• Travail à faire:
(A) Relevez les trois piliers sur lesquels repose, selon la chronique sur le tweet de Jean-Michel Aphatie, le nouvel antisémitisme.
(B) Prolongez la chronique sur le tweet de Jean-Michel Aphatie à partir de sa dernière phrase, en gardant le même ton.

• Texte fourni:
----
[CHRONIQUE] Jean-Michel Aphatie : vous avez dit « au bord du gaz »…

Jean-Michel Aphatie

Texte mis à jour le 11 novembre à 15 heures et à 18 h 15 (réaction de Jean-Michel Aphatie).

Dans un récent tweet, Jean-Michel Aphatie semble avoir trouvé drôle d’indiquer que Cyril Hanouna était « visiblement au bord du gaz ». À peu près du niveau de « Durafour crématoire ». Imaginons, un instant, que M. Bardella se soit permis ce genre de dérapage ; l’indignation eût été unanime.

Jean-Michel Aphatie s'en est cependant expliqué longuement, ce 9 novembre, dans un message publié sur X.


Néanmoins, ce message n'a pas convaincu tout le monde. Preuve en est la réaction de la journaliste Valérie Benaïm : « Je suis très en colère. J'en ai assez, mais vraiment, là, la coupe est pleine. J'en ai assez qu'on s'amuse à jouer avec des sous-entendus avec des mots où on met "au bord du gaz" et après, on vient dire en rétropédalant et en marchant sur une ligne de crête que l'on voit le mal partout. [...] Dès qu'il y a une personnalité juive qui a pris des positions, tout de suite, on va utiliser ça. » Maladresse ou lapsus, le contexte actuel donne une portée toute particulière à cette polémique.

En réalité, nous sommes aujourd’hui confrontés à un nouvel antisémitisme qui n’a rien à voir avec le vieil antisémitisme ranci des années trente. Il repose sur trois piliers : l’hostilité à l’égard des Juifs d’une grande partie du monde musulman, la résurgence de l’antisémitisme de gauche et le wokisme.

En Europe, ce nouvel antisémitisme décomplexé, et qui n’hésite pas à recourir à la violence comme nous venons de le constater à Amsterdam, trouve un terreau fertile dans une partie des populations arabo-musulmanes qui importe le conflit entre Israël, le Hamas et le Hezbollah sur notre continent. Et qui se nourrit des invectives contre les Juifs (et les chrétiens) contenues dans le Coran. La présence nombreuse de ces populations finit par entraver la liberté d’action de certains gouvernements européens. Chacun se souvient du refus d’Emmanuel Macron de participer à la marche contre l’antisémitisme après le 7 octobre. Cette réticence à nommer les choses est le signe de vilaine trouille de certains de nos dirigeants devant les éventuelles réactions de notre propre « rue arabe ». Terreau fertile et terrain électoral pour certains.
----
• Informations fournies:
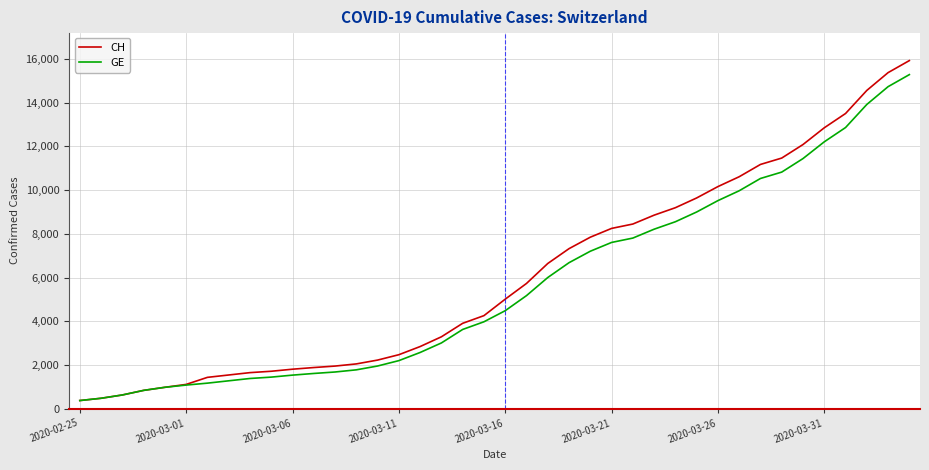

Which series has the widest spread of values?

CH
----
• Réponses:
(A)
- l'hostilité à l'égard des Juifs d'une grande partie du monde musulman
- la résurgence de l'antisémitisme de gauche
- le wokisme

(B)
Antisémitisme : le retour aux sources

Une part de la gauche a renoué avec l’antisémitisme qui fut d’abord l’apanage de la gauche au XIXe siècle. Aucun antisémitisme à la cour de Louis-Philippe, pas plus qu’à celle de Napoléon III, mais, au contraire, antisémitisme virulent chez les idéologues de gauche qui dénonçaient le pouvoir du capitalisme juif. Proudhon n’hésitait pas à affirmer : « Le juif est par tempérament anti-producteur… c’est un entremetteur, toujours frauduleux et parasite. » Marx n’était pas en reste car il considérait que les Juifs avaient « pris la tête de la contre-révolution » (Gazette rhénane, 1848) et que « le dieu du Juif (l’argent) n’est qu’une traite illusoire ». Finalement, nous assistons à une sorte de retour aux sources, sans doute plus opportuniste qu’idéologique. Il y a là, en effet, une manne électorale à récupérer, et de surcroît dans une population féconde sur le plan démographique et qui pourrait représenter une force électorale non négligeable dans l’avenir. Qui sait, ouvrir la porte du pouvoir ? Dans la soumission, car les fameuses et fumeuses « valeurs de la République » seront de peu de poids face à celles de l’islam conquérant.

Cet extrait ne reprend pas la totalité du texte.